> _Work instructions_: In every entry, substitute "stopped car" for "parked car" and leave everything else unchanged. Leave the pictures out of your answer.
===
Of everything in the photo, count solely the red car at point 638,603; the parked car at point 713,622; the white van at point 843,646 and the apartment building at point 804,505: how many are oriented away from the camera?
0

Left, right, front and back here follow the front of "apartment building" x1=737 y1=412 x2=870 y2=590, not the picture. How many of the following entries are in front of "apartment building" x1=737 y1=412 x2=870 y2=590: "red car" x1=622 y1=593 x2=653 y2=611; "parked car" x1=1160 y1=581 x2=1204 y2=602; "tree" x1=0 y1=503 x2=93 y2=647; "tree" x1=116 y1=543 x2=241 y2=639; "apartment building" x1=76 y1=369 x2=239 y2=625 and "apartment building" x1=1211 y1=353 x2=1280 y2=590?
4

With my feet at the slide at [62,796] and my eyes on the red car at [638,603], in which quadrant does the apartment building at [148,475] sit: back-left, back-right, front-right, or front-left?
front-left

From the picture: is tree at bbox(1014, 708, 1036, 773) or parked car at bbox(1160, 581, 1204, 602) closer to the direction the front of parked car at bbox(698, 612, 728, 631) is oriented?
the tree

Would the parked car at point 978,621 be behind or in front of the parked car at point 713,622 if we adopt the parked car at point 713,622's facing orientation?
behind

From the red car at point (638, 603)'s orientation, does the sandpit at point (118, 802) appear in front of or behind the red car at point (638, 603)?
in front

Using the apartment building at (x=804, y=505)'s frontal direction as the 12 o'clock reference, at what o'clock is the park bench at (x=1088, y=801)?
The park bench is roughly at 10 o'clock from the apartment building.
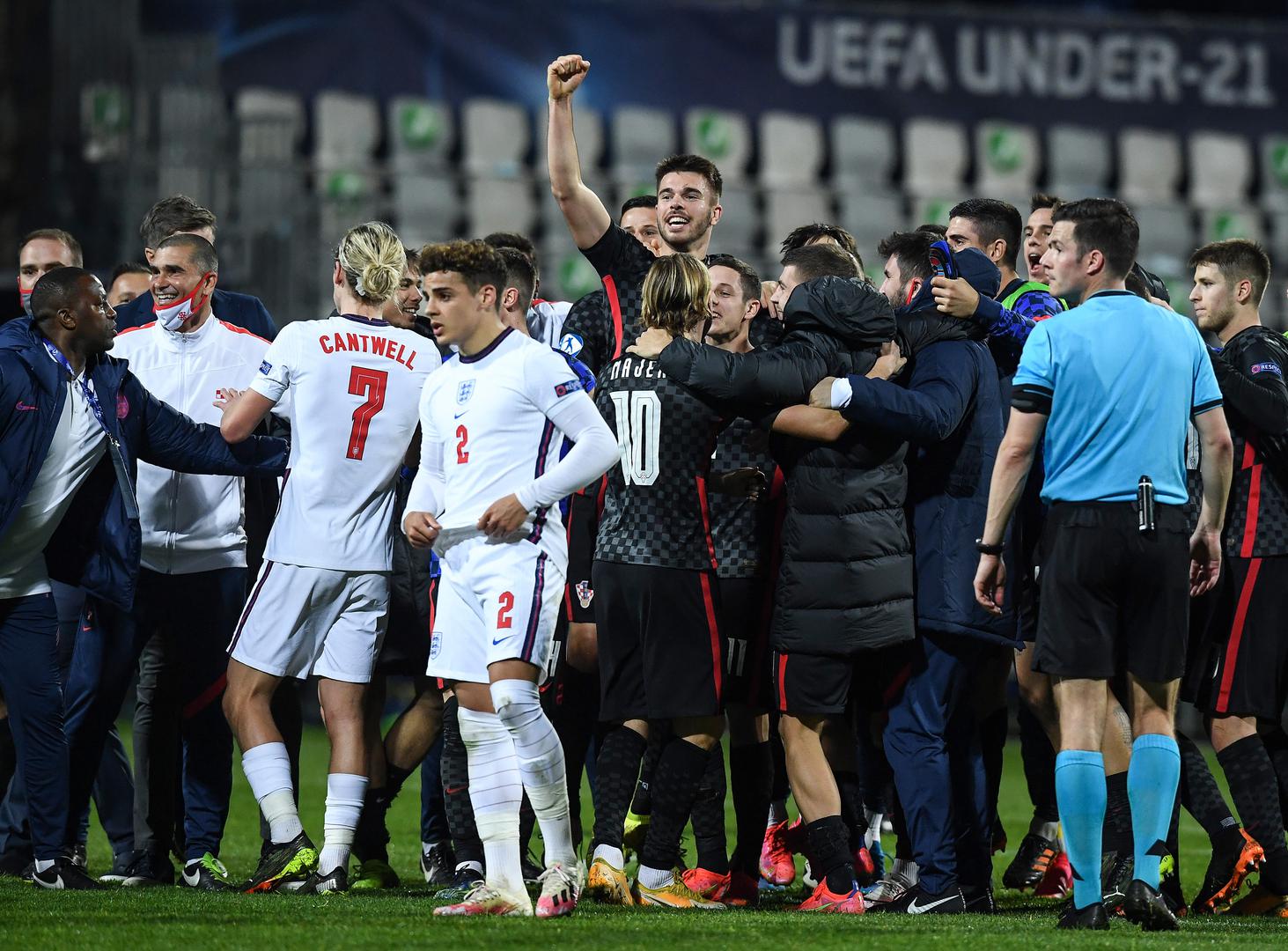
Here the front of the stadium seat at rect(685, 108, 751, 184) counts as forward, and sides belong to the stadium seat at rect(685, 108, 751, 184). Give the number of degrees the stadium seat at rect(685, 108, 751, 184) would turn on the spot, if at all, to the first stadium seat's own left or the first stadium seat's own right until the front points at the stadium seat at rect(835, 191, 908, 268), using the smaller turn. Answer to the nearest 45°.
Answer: approximately 90° to the first stadium seat's own left

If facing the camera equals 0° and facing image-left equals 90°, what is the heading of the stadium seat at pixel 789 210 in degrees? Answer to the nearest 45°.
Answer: approximately 0°

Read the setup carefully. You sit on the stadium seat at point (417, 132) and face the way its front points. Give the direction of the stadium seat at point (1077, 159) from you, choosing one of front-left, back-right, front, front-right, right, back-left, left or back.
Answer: left

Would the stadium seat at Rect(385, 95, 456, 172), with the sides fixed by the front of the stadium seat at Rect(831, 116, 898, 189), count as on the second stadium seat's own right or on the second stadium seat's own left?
on the second stadium seat's own right

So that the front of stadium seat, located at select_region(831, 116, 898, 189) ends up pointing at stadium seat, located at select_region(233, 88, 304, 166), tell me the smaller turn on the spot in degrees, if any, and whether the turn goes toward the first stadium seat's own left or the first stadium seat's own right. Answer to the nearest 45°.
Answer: approximately 45° to the first stadium seat's own right

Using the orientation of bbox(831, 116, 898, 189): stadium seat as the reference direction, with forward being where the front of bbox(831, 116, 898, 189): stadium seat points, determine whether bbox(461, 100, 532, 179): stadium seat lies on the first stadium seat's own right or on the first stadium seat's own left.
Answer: on the first stadium seat's own right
===
> _Reply to the task_:
Of everything in the photo, count solely the red car at point 638,603; the stopped car at point 713,622; the white van at point 843,646 and the apartment building at point 804,505: how many are oriented away from the camera?
0

Left, right, front and back here follow the front of "apartment building" x1=737 y1=412 x2=870 y2=590, not the picture. How many of the following entries are in front of "apartment building" x1=737 y1=412 x2=870 y2=590: "red car" x1=622 y1=593 x2=653 y2=611; "stopped car" x1=1160 y1=581 x2=1204 y2=602; "tree" x1=0 y1=503 x2=93 y2=647; "tree" x1=116 y1=543 x2=241 y2=639; "apartment building" x1=76 y1=369 x2=239 y2=625 and "apartment building" x1=1211 y1=353 x2=1280 y2=590?
4

With my feet at the slide at [62,796] and my eyes on the red car at [638,603], in which quadrant does the apartment building at [148,475] sit: back-left, back-right, front-right, or front-left?
front-left

From the picture: is tree at bbox(1014, 708, 1036, 773) or stopped car at bbox(1160, 581, 1204, 602) closer to the direction the front of stopped car at bbox(698, 612, 728, 631) is oriented?
the tree

Would the stopped car at point 978,621 be behind or in front of the stopped car at point 713,622 if we adopt the stopped car at point 713,622's facing orientation?
behind

From the red car at point (638, 603)'s orientation, does the sandpit at point (118, 802) appear in front of or behind the red car at point (638, 603)?
in front

Using the apartment building at (x=804, y=505)'s frontal direction as the 12 o'clock reference, at what o'clock is the park bench at (x=1088, y=801)?
The park bench is roughly at 10 o'clock from the apartment building.
Here the front of the stadium seat at rect(685, 108, 751, 184) counts as forward, and sides belong to the stadium seat at rect(685, 108, 751, 184). Give the number of degrees the stadium seat at rect(685, 108, 751, 184) would turn on the spot, if at all, to the first stadium seat's own left or the first stadium seat's own right until the front points at the stadium seat at rect(835, 191, 908, 268), using the smaller turn. Answer to the nearest 45°.
Answer: approximately 90° to the first stadium seat's own left

If facing the camera equals 0° and facing image-left equals 90°, what is the heading of the stadium seat at pixel 789 210 in degrees? Answer to the nearest 45°.
Answer: approximately 0°

Read the setup carefully. You sit on the stadium seat at point (417, 132) and face the way its front points. Give the direction of the stadium seat at point (1077, 159) from you, choosing one of front-left, back-right, front, front-right, right, back-left, left or back.
Answer: left

Would the stadium seat at Rect(385, 95, 456, 172), with the sides fixed by the front of the stadium seat at Rect(831, 116, 898, 189), count as on the second stadium seat's own right or on the second stadium seat's own left?
on the second stadium seat's own right

So that the front of stadium seat, located at select_region(831, 116, 898, 189) ends up pointing at stadium seat, located at select_region(233, 88, 304, 166), tell me the smaller turn on the spot in degrees, if any, and whether the turn goes toward the first stadium seat's own left or the first stadium seat's own right. Answer to the nearest 45°.
Answer: approximately 45° to the first stadium seat's own right

Using the orientation of bbox(831, 116, 898, 189): stadium seat as the reference direction, with forward being where the front of bbox(831, 116, 898, 189): stadium seat points, determine whether bbox(461, 100, 532, 179): stadium seat lies on the first stadium seat's own right or on the first stadium seat's own left.
Answer: on the first stadium seat's own right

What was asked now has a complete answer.